Казалось, будто он выпил четырехсотлетнего вина из которой-нибудь чаши из халцедона или яшмы, отделанной золотом, который бывшая хозяйка дворца собирала в таком безграничном числе в своих шкафах на старом дворе. Это было опьянение прошлым, но в тоже время он испытывал какое-то почти нездоровое чувство удовольствия от смешения живых предметов с мертвыми, от слияния двух образцов изящества, от близости к двум существам. Она помогала ему, как будто ей хотелось потерять ощущение действительности; она не двигала веками, и на губах у нее была бесконечная улыбка исторических загадочных портретов.

— Продолжай мне напоминать! — говорила она, подстрекая его, когда он останавливался, как будто он рассказывал ей не новые вещи, а только будил в ней воспоминания.

— Катерина Чибо, герцогиня Камерино, делала себе в Мантуе платья не иначе как под твоим наблюдением, так же как теперь Гиацинта Чези ходит к портному не иначе как с тобой.

— Продолжай!

— Когда ты путешествовала по Франции, твои наряды возбуждали единодушный восторг, так же как в наши дни тебя пожирают глазами парижанки, когда ты выходишь из театра или входишь в многолюдную гостиную. Сам Франциск I просил у тебя некоторые твои платья, желая дать их в подарок своим женщинам, и сама Лукреция Борджиа, твоя соперница, принуждена была обратиться к тебе, когда ей захотелось иметь веер из золотых пластинок с черными страусовыми перьями. Это произошло после того, как однажды она так неудачно попыталась скопировать твой головной убор под тюрбан, который у тебя на тициановском портрете.

— А волосы у меня были каштановые, как сейчас?

— Каштановые, с сильной примесью белокурых. Тогда ты их взбивала тюрбаном, теперь ты заплетаешь их в две косы, которые свертываешь и закалываешь шпильками, так что у тебя получается маленькая-премаленькая головка, что мне весьма нравится.

— Руки — красивые?

— Теперь они более красивы: они у тебя похудели и стали длиннее. На правой руке, которую писал Вечеллио и у которой на указательном пальце перстень, у тебя пальцы тонкие, но кисть немного пухла. Чтобы держать их в порядке, ты выискивала самые тонкие ножницы и самые нежные подпилки для ногтей. А перчатки заказывала в Оканье и в Валенце, где они самые мягкие и пахучие в мире.

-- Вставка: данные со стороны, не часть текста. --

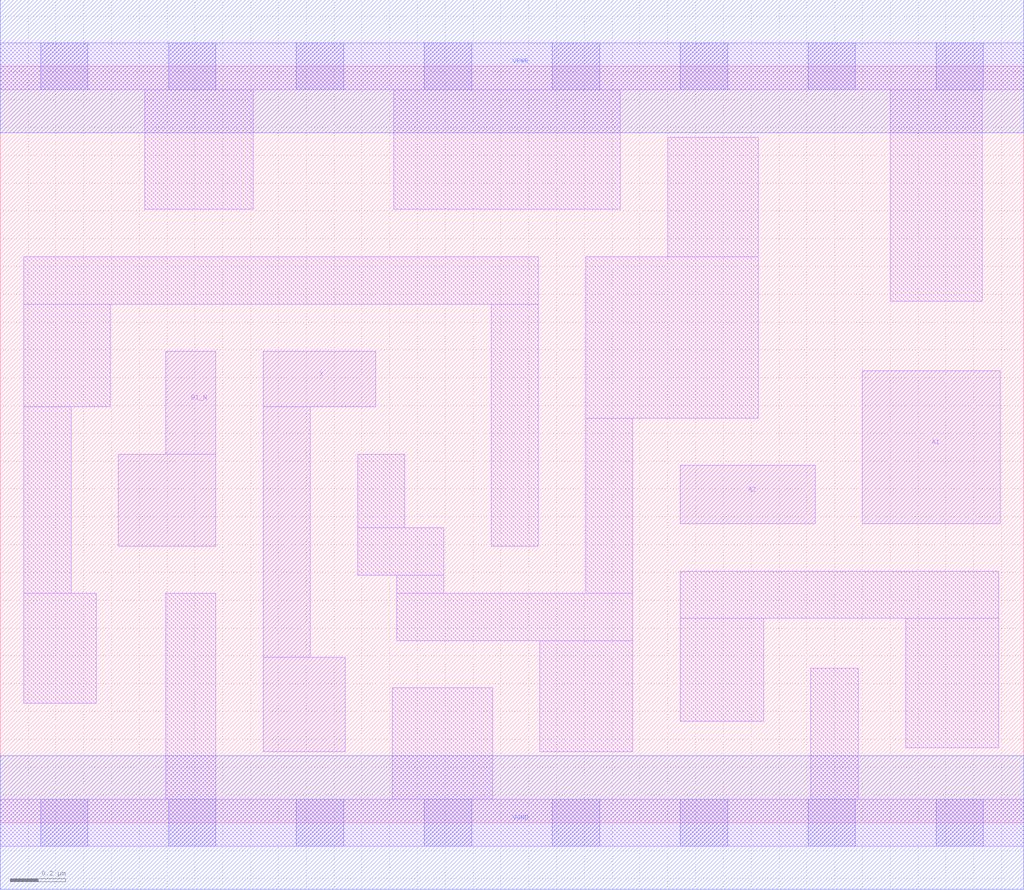
<source format=lef>
# Copyright 2020 The SkyWater PDK Authors
#
# Licensed under the Apache License, Version 2.0 (the "License");
# you may not use this file except in compliance with the License.
# You may obtain a copy of the License at
#
#     https://www.apache.org/licenses/LICENSE-2.0
#
# Unless required by applicable law or agreed to in writing, software
# distributed under the License is distributed on an "AS IS" BASIS,
# WITHOUT WARRANTIES OR CONDITIONS OF ANY KIND, either express or implied.
# See the License for the specific language governing permissions and
# limitations under the License.
#
# SPDX-License-Identifier: Apache-2.0

VERSION 5.7 ;
  NOWIREEXTENSIONATPIN ON ;
  DIVIDERCHAR "/" ;
  BUSBITCHARS "[]" ;
UNITS
  DATABASE MICRONS 200 ;
END UNITS
MACRO sky130_fd_sc_hd__o21ba_2
  CLASS CORE ;
  FOREIGN sky130_fd_sc_hd__o21ba_2 ;
  ORIGIN  0.000000  0.000000 ;
  SIZE  3.680000 BY  2.720000 ;
  SYMMETRY X Y R90 ;
  SITE unithd ;
  PIN A1
    ANTENNAGATEAREA  0.247500 ;
    DIRECTION INPUT ;
    USE SIGNAL ;
    PORT
      LAYER li1 ;
        RECT 3.100000 1.075000 3.595000 1.625000 ;
    END
  END A1
  PIN A2
    ANTENNAGATEAREA  0.247500 ;
    DIRECTION INPUT ;
    USE SIGNAL ;
    PORT
      LAYER li1 ;
        RECT 2.445000 1.075000 2.930000 1.285000 ;
    END
  END A2
  PIN B1_N
    ANTENNAGATEAREA  0.126000 ;
    DIRECTION INPUT ;
    USE SIGNAL ;
    PORT
      LAYER li1 ;
        RECT 0.425000 0.995000 0.775000 1.325000 ;
        RECT 0.595000 1.325000 0.775000 1.695000 ;
    END
  END B1_N
  PIN X
    ANTENNADIFFAREA  0.445500 ;
    DIRECTION OUTPUT ;
    USE SIGNAL ;
    PORT
      LAYER li1 ;
        RECT 0.945000 0.255000 1.240000 0.595000 ;
        RECT 0.945000 0.595000 1.115000 1.495000 ;
        RECT 0.945000 1.495000 1.350000 1.695000 ;
    END
  END X
  PIN VGND
    DIRECTION INOUT ;
    SHAPE ABUTMENT ;
    USE GROUND ;
    PORT
      LAYER met1 ;
        RECT 0.000000 -0.240000 3.680000 0.240000 ;
    END
  END VGND
  PIN VPWR
    DIRECTION INOUT ;
    SHAPE ABUTMENT ;
    USE POWER ;
    PORT
      LAYER met1 ;
        RECT 0.000000 2.480000 3.680000 2.960000 ;
    END
  END VPWR
  OBS
    LAYER li1 ;
      RECT 0.000000 -0.085000 3.680000 0.085000 ;
      RECT 0.000000  2.635000 3.680000 2.805000 ;
      RECT 0.085000  0.430000 0.345000 0.825000 ;
      RECT 0.085000  0.825000 0.255000 1.495000 ;
      RECT 0.085000  1.495000 0.395000 1.865000 ;
      RECT 0.085000  1.865000 1.935000 2.035000 ;
      RECT 0.520000  2.205000 0.910000 2.635000 ;
      RECT 0.595000  0.085000 0.775000 0.825000 ;
      RECT 1.285000  0.890000 1.595000 1.060000 ;
      RECT 1.285000  1.060000 1.455000 1.325000 ;
      RECT 1.410000  0.085000 1.770000 0.485000 ;
      RECT 1.415000  2.205000 2.230000 2.635000 ;
      RECT 1.425000  0.655000 2.275000 0.825000 ;
      RECT 1.425000  0.825000 1.595000 0.890000 ;
      RECT 1.765000  0.995000 1.935000 1.865000 ;
      RECT 1.940000  0.255000 2.275000 0.655000 ;
      RECT 2.105000  0.825000 2.275000 1.455000 ;
      RECT 2.105000  1.455000 2.725000 2.035000 ;
      RECT 2.400000  2.035000 2.725000 2.465000 ;
      RECT 2.445000  0.365000 2.745000 0.735000 ;
      RECT 2.445000  0.735000 3.590000 0.905000 ;
      RECT 2.915000  0.085000 3.085000 0.555000 ;
      RECT 3.200000  1.875000 3.530000 2.635000 ;
      RECT 3.255000  0.270000 3.590000 0.735000 ;
    LAYER mcon ;
      RECT 0.145000 -0.085000 0.315000 0.085000 ;
      RECT 0.145000  2.635000 0.315000 2.805000 ;
      RECT 0.605000 -0.085000 0.775000 0.085000 ;
      RECT 0.605000  2.635000 0.775000 2.805000 ;
      RECT 1.065000 -0.085000 1.235000 0.085000 ;
      RECT 1.065000  2.635000 1.235000 2.805000 ;
      RECT 1.525000 -0.085000 1.695000 0.085000 ;
      RECT 1.525000  2.635000 1.695000 2.805000 ;
      RECT 1.985000 -0.085000 2.155000 0.085000 ;
      RECT 1.985000  2.635000 2.155000 2.805000 ;
      RECT 2.445000 -0.085000 2.615000 0.085000 ;
      RECT 2.445000  2.635000 2.615000 2.805000 ;
      RECT 2.905000 -0.085000 3.075000 0.085000 ;
      RECT 2.905000  2.635000 3.075000 2.805000 ;
      RECT 3.365000 -0.085000 3.535000 0.085000 ;
      RECT 3.365000  2.635000 3.535000 2.805000 ;
  END
END sky130_fd_sc_hd__o21ba_2
END LIBRARY

</source>
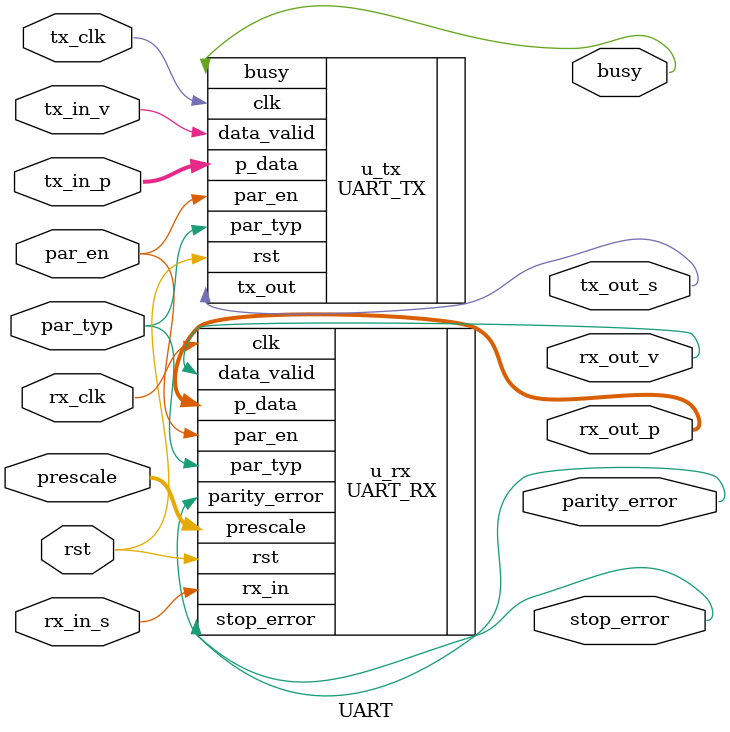
<source format=v>
module UART #(
    parameter sampling_bits = 6,
    parameter frame_data    = 8
) (
	input  wire						tx_clk, 
	input  wire						rx_clk,   
	input  wire						rst,
	input  wire						tx_in_v,
	input  wire [frame_data-1:0]    tx_in_p,
	input  wire [sampling_bits-1:0] prescale,
	input  wire						rx_in_s,
	input  wire						par_en,
	input  wire						par_typ,
	output wire						tx_out_s,
	output wire						busy,
	output wire [frame_data-1:0]    rx_out_p,
	output wire						rx_out_v,
	output wire                     parity_error,
    output wire                     stop_error
);

UART_TX u_tx (
	.par_en    (par_en),
	.rst       (rst),
	.par_typ   (par_typ),
	.clk       (tx_clk),
	.data_valid(tx_in_v),
	.p_data    (tx_in_p),
	.tx_out    (tx_out_s),
	.busy      (busy)
	);


UART_RX u_rx (
	.clk         (rx_clk),    
	.rst         (rst),
	.par_en      (par_en),
	.par_typ     (par_typ),
	.prescale    (prescale),
	.rx_in       (rx_in_s),
	.p_data      (rx_out_p),   
	.data_valid  (rx_out_v),   
	.parity_error(parity_error),
	.stop_error  (stop_error)
	);


endmodule
</source>
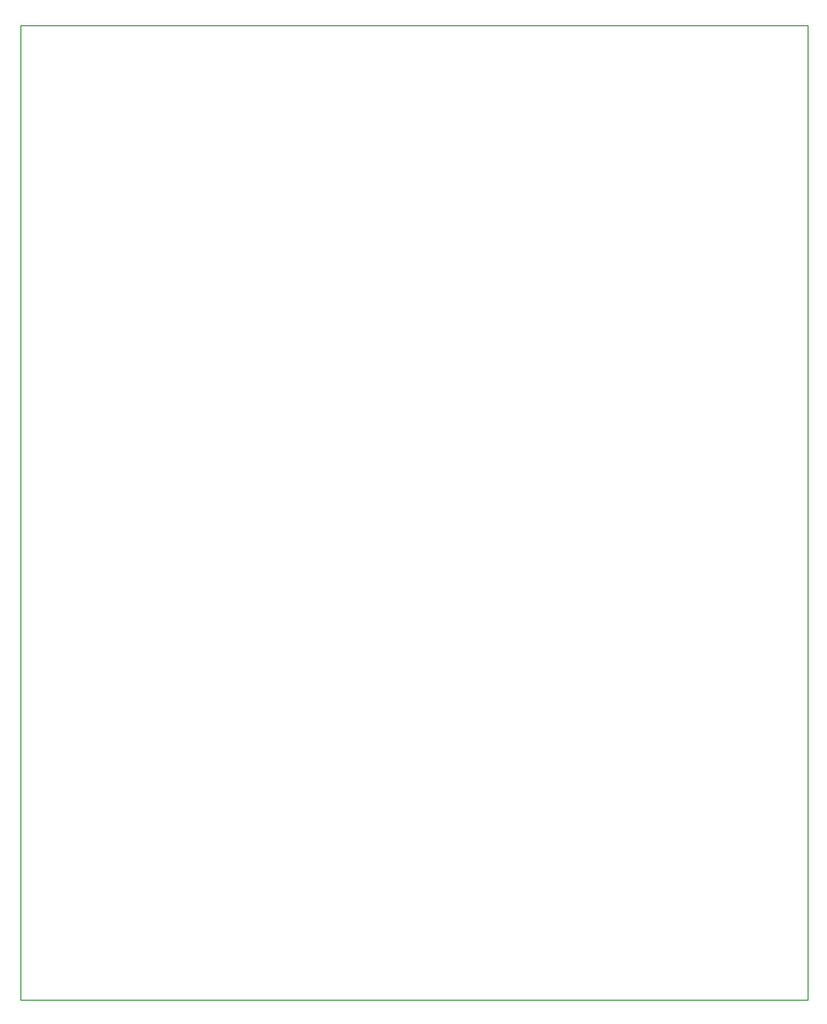
<source format=gbr>
%TF.GenerationSoftware,KiCad,Pcbnew,7.0.6-1.fc38*%
%TF.CreationDate,2023-08-24T19:35:41-07:00*%
%TF.ProjectId,s3gta_back,73336774-615f-4626-9163-6b2e6b696361,rev?*%
%TF.SameCoordinates,Original*%
%TF.FileFunction,Profile,NP*%
%FSLAX46Y46*%
G04 Gerber Fmt 4.6, Leading zero omitted, Abs format (unit mm)*
G04 Created by KiCad (PCBNEW 7.0.6-1.fc38) date 2023-08-24 19:35:41*
%MOMM*%
%LPD*%
G01*
G04 APERTURE LIST*
%TA.AperFunction,Profile*%
%ADD10C,0.050000*%
%TD*%
G04 APERTURE END LIST*
D10*
X170180000Y-152400000D02*
X101600000Y-152400000D01*
X101600000Y-152400000D02*
X101600000Y-67564000D01*
X170180000Y-67564000D02*
X101600000Y-67564000D01*
X170180000Y-152400000D02*
X170180000Y-67564000D01*
M02*

</source>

— Да, я и тогда любила ароматы.

— Ты была помешана на них. Ты их составляла сама. Гордилась названием «совершеннейшей парфюмерии». Твои составы были недосягаемого совершенства. Все умоляли как о милости об одном пузырьке. Ты давала их королям, королевам, кардиналам, князьям, поэтам. А твой Федерико в бытность твою во Франции ни разу не спросил у тебя денег без того, чтобы не попросить и духов, и, кажется, тех и других просил одинаково часто.